- **Raw data**:

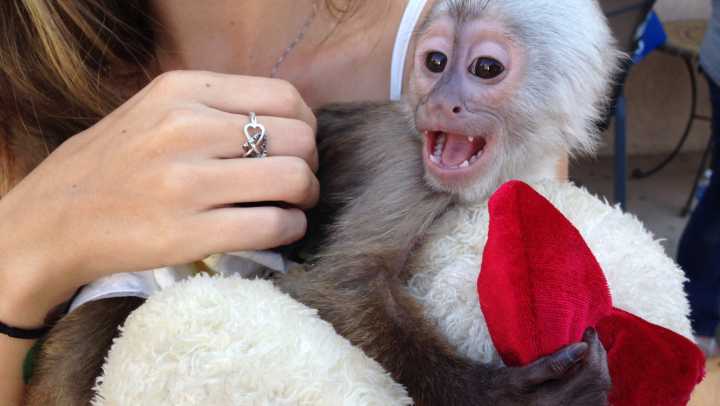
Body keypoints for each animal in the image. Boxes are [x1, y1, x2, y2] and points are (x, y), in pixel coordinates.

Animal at [26, 0, 630, 404]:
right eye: (435, 62)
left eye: (485, 69)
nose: (443, 103)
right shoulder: (408, 166)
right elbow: (338, 285)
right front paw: (490, 395)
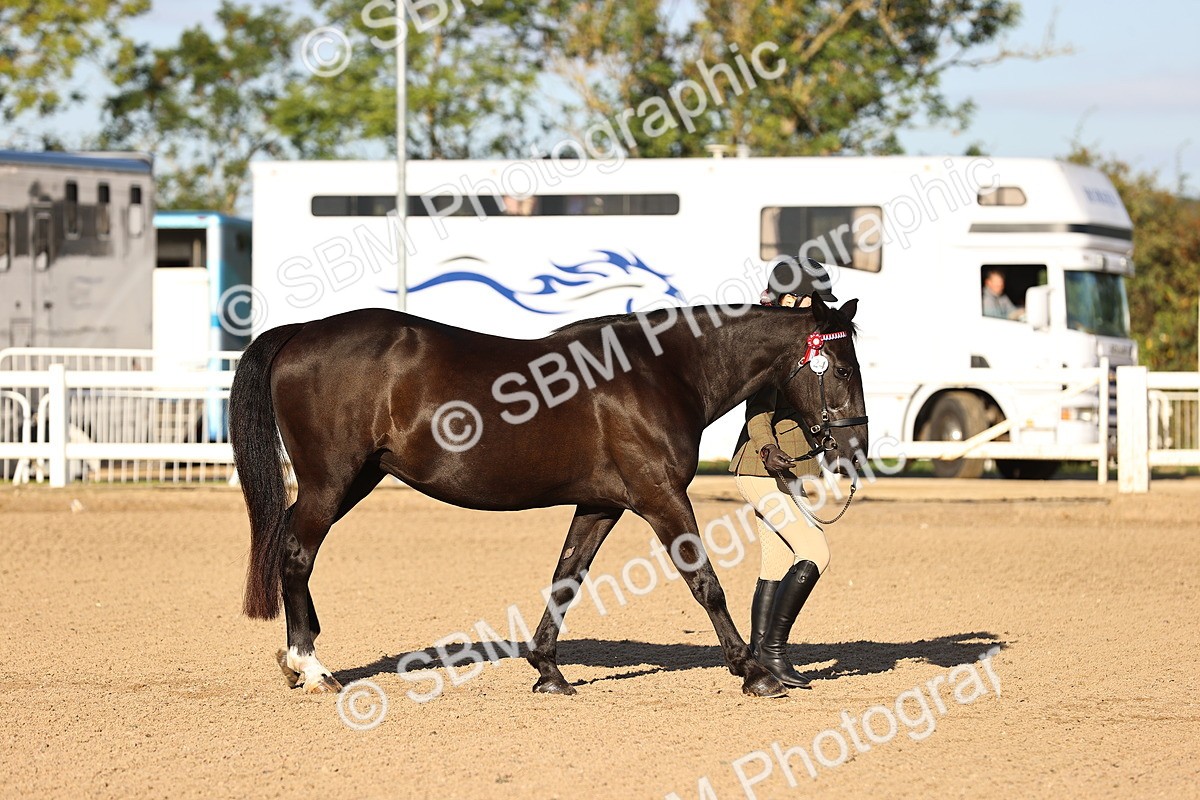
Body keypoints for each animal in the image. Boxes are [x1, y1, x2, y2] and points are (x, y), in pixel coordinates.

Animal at [229, 295, 868, 699]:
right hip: (332, 480)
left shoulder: (602, 504)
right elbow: (704, 582)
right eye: (840, 368)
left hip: (352, 480)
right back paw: (310, 667)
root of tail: (301, 332)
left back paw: (301, 656)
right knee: (296, 554)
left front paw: (547, 670)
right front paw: (753, 672)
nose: (856, 445)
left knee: (290, 545)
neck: (662, 372)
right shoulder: (660, 496)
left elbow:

- **About this task**: Pictures are to be excluded; the records themselves are to be reproduced exactly.

- **Exercise output**:
Body keypoints for each animal in the image. Boxes are [x1, y1, x2, y2] and points are (x, y), in pixel coordinates.

Animal at [26, 0, 630, 404]:
right eye: (435, 62)
left eye: (485, 69)
nose: (443, 103)
right shoulder: (408, 166)
right elbow: (338, 285)
right front paw: (490, 395)
Body keypoints for each animal in the image. Boxes are [x1, y1, x2, y2] and points are (x, y), in pixel coordinates.

Animal at [229, 295, 868, 699]:
right hip: (332, 480)
left shoulder: (602, 504)
right elbow: (704, 582)
right eye: (840, 368)
left hip: (352, 480)
right back paw: (310, 667)
root of tail: (301, 332)
left back paw: (301, 656)
right knee: (296, 554)
left front paw: (547, 670)
right front paw: (753, 672)
nose: (856, 445)
left knee: (290, 545)
neck: (662, 372)
right shoulder: (660, 496)
left elbow:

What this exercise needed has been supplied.